Fluttering an ivory and mother of pearl fan, I turned and studied myself in the tall mirror above the fireplace. In my white gown and with my skin dusted as white as a sugar bonbon, surmounted by my powdered, improbable hair, I had become a garlanded marble building, a sort of stone folly, sculpture-stiff in my heavy petticoats and my stays, brittle with roses and pale tassels. My face was too stiff to betray emotion; if my knees trembled my skirts would hold me up. But I left the bedchamber and started to march down the long corridor that led to the Hall of Mirrors, and the assembled courtiers, and the royal presence. As if travelling to join my regiment, I marched alone.

The end of the engagement to Beaumarchais had been terrible, devastating. He had slighted me in public, after all his promises of affection, of sincere regard, of the purity of his passion. He claimed he had obtained the money from the King for my trousseau and for our marriage. Returning to Versailles with me as a new bride upon his arm would have neutralised my threat, my property would have been his, even the papers that still lay hidden under the floorboards in my Brewer-Street apartment.

But he could not go through with it. He held on to as much of the money as he could. I had deceived him, he claimed, I was mad, I was outrageous, I was monstrous, he refused to be the gallant cavalier to a Captain of Dragoons.

‘I shall go alone, then,’ I told him.

And at last, bearing my ponderous dress and coiffure with the solid courage of a soldier, and with my ankles straining for balance on my high-heeled shoes, I entered the Hall of Mirrors. More than ten years had passed since I had last been at Court here, and then I had been in a dragoon’s uniform. It was crowded with a chattering throng, stiffly encased in formal clothes, embroidered and ornamented, men and women, thickly powdered and wigged, whose eyes rested on me as I passed, and flickered away again. No one dared greet me. Muttering insincere apologies to frosty old women, I thrust my panniered skirts sideways through the courtiers, until I found myself in front of the King and Queen.

They looked younger than I had expected.

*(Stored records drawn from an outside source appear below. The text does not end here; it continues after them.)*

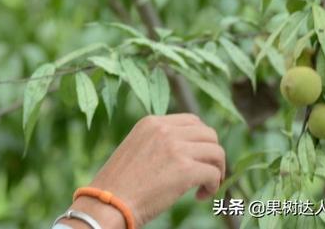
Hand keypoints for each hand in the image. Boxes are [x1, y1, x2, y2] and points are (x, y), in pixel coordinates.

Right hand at [71, 114, 225, 227]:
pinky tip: (201, 196)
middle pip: (209, 134)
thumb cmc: (119, 184)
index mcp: (151, 122)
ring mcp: (176, 148)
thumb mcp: (136, 148)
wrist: (108, 203)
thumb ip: (159, 142)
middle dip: (212, 154)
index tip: (197, 158)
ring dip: (216, 170)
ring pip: (216, 152)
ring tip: (205, 186)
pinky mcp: (185, 169)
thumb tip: (187, 150)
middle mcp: (165, 129)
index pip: (192, 121)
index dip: (200, 141)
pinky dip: (213, 186)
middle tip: (206, 174)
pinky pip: (213, 173)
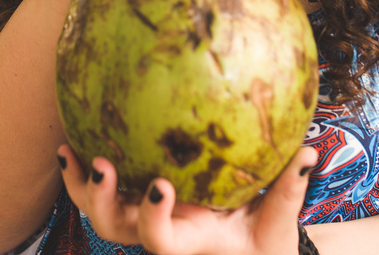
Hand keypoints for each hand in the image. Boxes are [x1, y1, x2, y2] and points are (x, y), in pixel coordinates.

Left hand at [57, 144, 316, 254]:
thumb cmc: (265, 244)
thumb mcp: (280, 223)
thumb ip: (290, 189)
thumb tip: (310, 151)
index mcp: (189, 242)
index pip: (159, 241)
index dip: (153, 218)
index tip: (161, 185)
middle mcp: (160, 233)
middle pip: (114, 229)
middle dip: (102, 199)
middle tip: (102, 162)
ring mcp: (144, 218)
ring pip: (100, 211)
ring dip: (81, 183)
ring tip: (68, 148)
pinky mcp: (138, 200)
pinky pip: (107, 186)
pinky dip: (85, 167)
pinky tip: (74, 133)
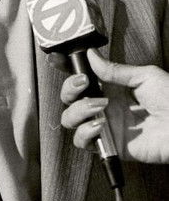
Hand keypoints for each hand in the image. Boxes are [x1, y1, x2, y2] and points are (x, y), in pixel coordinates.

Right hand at [60, 49, 168, 163]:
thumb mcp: (144, 76)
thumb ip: (114, 70)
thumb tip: (90, 55)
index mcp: (113, 88)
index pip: (83, 78)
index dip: (66, 70)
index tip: (56, 60)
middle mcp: (105, 106)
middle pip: (70, 98)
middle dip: (69, 89)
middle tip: (83, 84)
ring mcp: (105, 126)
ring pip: (70, 119)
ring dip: (77, 110)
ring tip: (98, 107)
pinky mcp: (109, 145)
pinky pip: (84, 142)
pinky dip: (85, 133)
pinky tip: (99, 125)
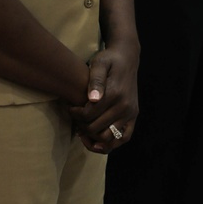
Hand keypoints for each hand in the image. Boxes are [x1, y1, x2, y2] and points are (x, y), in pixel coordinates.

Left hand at [69, 37, 139, 152]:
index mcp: (114, 94)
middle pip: (96, 128)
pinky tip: (97, 141)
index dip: (74, 114)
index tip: (69, 107)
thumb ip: (95, 80)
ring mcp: (130, 113)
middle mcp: (124, 106)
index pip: (88, 115)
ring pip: (108, 138)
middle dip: (81, 125)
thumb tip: (92, 99)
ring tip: (82, 131)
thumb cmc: (109, 60)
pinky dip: (110, 145)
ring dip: (93, 139)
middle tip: (74, 118)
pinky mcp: (133, 116)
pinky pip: (124, 138)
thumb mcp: (99, 63)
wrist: (127, 58)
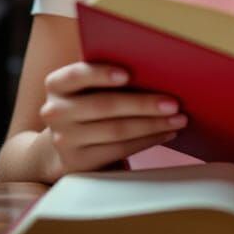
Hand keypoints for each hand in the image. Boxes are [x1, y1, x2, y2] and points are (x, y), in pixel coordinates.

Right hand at [39, 63, 186, 177]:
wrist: (66, 143)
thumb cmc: (89, 102)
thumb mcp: (88, 88)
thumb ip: (108, 77)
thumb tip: (156, 70)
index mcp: (57, 84)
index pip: (76, 75)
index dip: (101, 74)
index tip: (128, 74)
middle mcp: (55, 112)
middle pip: (104, 106)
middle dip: (143, 104)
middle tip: (174, 103)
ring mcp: (64, 140)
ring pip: (116, 130)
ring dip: (152, 124)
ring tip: (178, 119)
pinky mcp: (79, 162)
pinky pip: (119, 150)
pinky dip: (147, 140)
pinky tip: (166, 133)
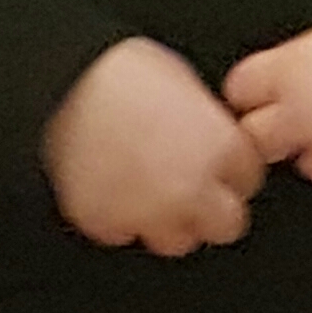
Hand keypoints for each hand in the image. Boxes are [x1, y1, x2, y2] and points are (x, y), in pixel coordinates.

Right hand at [43, 37, 266, 255]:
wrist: (62, 81)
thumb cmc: (121, 71)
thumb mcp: (187, 85)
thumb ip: (210, 127)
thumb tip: (212, 140)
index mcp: (221, 149)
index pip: (248, 181)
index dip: (229, 171)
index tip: (215, 166)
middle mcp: (192, 189)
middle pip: (226, 225)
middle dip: (211, 209)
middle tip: (189, 189)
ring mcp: (149, 213)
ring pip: (176, 241)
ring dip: (166, 220)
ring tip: (146, 189)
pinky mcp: (106, 223)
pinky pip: (121, 233)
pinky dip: (116, 217)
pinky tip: (109, 186)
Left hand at [224, 2, 311, 189]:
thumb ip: (309, 59)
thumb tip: (299, 70)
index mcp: (296, 70)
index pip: (240, 90)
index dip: (251, 93)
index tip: (259, 95)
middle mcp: (308, 115)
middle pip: (255, 139)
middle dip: (271, 132)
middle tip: (290, 123)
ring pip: (307, 166)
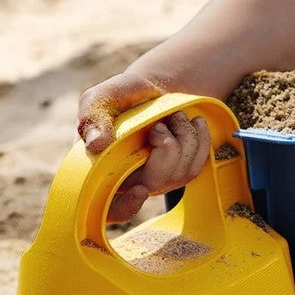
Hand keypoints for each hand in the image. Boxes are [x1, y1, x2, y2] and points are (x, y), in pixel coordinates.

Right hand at [78, 73, 211, 223]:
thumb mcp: (101, 99)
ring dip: (184, 138)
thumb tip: (96, 143)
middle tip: (160, 125)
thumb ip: (93, 116)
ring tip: (174, 116)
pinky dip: (201, 140)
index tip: (140, 191)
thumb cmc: (122, 94)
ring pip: (179, 174)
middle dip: (166, 149)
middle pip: (152, 184)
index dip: (123, 208)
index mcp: (101, 169)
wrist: (155, 86)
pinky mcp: (179, 171)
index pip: (108, 208)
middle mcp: (129, 180)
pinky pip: (197, 165)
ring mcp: (156, 178)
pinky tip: (195, 122)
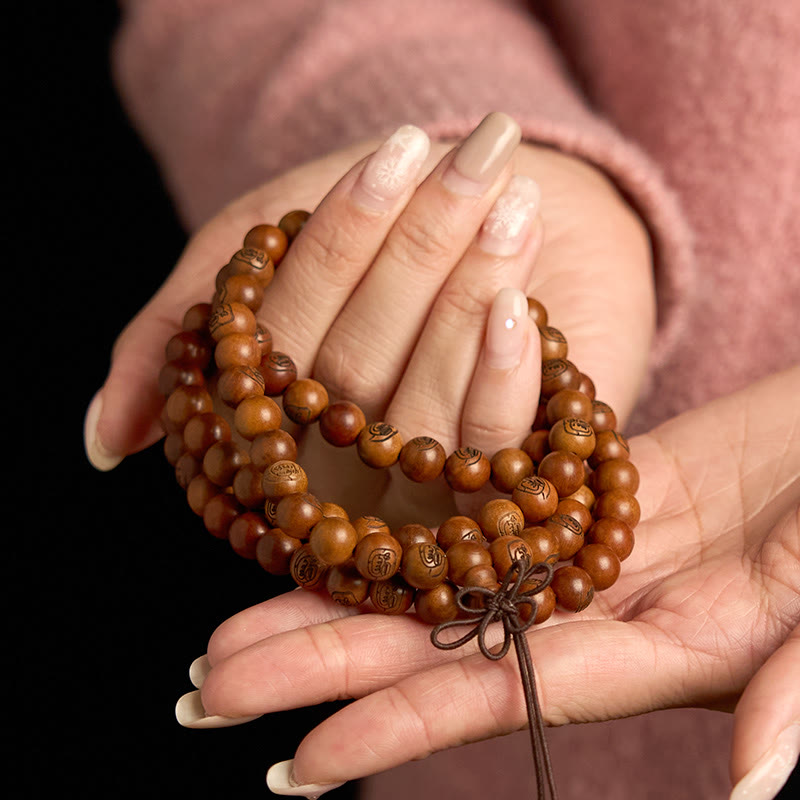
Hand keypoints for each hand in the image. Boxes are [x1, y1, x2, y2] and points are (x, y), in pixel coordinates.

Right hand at [84, 112, 653, 499]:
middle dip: (415, 256)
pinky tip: (519, 303)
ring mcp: (419, 476)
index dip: (334, 250)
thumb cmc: (368, 219)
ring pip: (421, 410)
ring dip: (467, 294)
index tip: (386, 162)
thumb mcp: (252, 247)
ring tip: (511, 198)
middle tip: (470, 164)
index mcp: (271, 413)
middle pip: (354, 374)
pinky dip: (502, 371)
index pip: (279, 342)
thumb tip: (106, 440)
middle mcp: (339, 456)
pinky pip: (490, 444)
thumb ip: (174, 334)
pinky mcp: (497, 478)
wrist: (482, 203)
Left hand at [180, 367, 798, 796]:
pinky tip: (350, 529)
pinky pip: (488, 503)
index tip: (300, 762)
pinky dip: (419, 519)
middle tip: (208, 689)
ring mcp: (593, 546)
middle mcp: (605, 607)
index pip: (502, 693)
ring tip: (238, 623)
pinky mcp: (595, 484)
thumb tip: (758, 784)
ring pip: (448, 575)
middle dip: (324, 666)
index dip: (401, 728)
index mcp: (656, 647)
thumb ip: (799, 685)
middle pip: (442, 642)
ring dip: (345, 597)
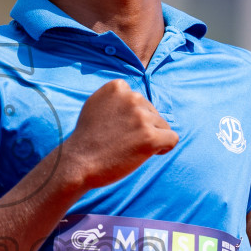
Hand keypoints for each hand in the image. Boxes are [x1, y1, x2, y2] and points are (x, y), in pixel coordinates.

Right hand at [61, 80, 178, 190]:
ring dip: (151, 139)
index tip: (118, 130)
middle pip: (153, 113)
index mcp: (117, 87)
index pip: (140, 101)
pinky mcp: (150, 136)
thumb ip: (116, 99)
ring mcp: (141, 117)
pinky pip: (172, 139)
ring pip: (163, 126)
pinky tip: (148, 154)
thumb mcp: (96, 106)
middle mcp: (131, 97)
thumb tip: (134, 96)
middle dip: (143, 128)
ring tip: (129, 149)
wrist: (78, 164)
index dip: (133, 118)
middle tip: (121, 142)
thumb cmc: (87, 140)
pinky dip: (164, 148)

The King looked rather embarrassed, and the Queen was hiding her smiles behind her fan. But she, the child of the Habsburg emperors, famous for her haughtiness, for her curt dismissal of Madame du Barry, for the ease with which all except the chosen few were disdained, extended me a cordial greeting.

‘Mademoiselle de Beaumont, la Chevalière d’Eon,’ she said, ‘we welcome you to the Court of Versailles.’ I made a low curtsey, as low as my heels and skirts would permit.  I had become the woman I had always been destined to be.